(What is required)
Reproduce the records word for word, beginning with the line that contains "Download This Chapter" and continuing through the end of the records. Leave the pictures out of your answer.

(Given information)
========
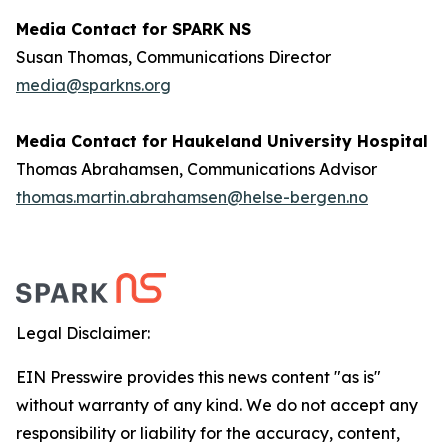
Media Contact for SPARK NS
Susan Thomas, Communications Director
media@sparkns.org
Media Contact for Haukeland University Hospital
Thomas Abrahamsen, Communications Advisor
thomas.martin.abrahamsen@helse-bergen.no
Legal Disclaimer:
EIN Presswire provides this news content "as is"
without warranty of any kind. We do not accept any
responsibility or liability for the accuracy, content,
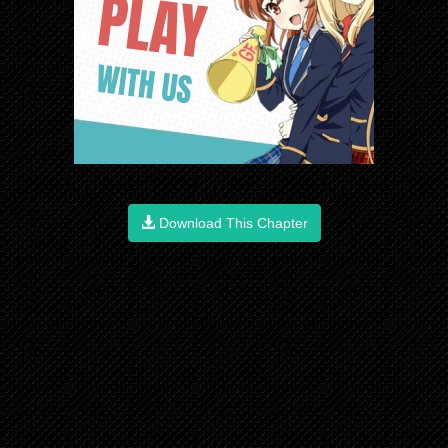
Download This Chapter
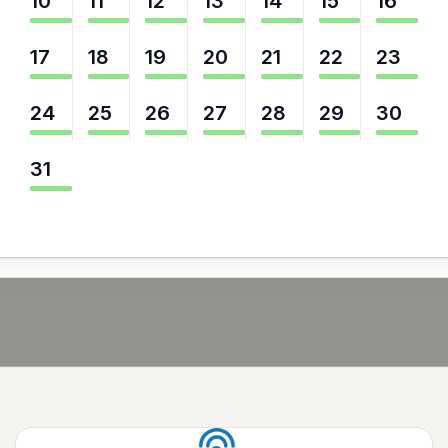
10
11
12
13
14
15
16
17
18
19
20
21
22
23
24
25
26
27
28
29
30
31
========
(Reply)
Download This Chapter
10
11
12
13
14
15
16
17
18
19
20
21
22
23
24
25
26
27
28
29
30
31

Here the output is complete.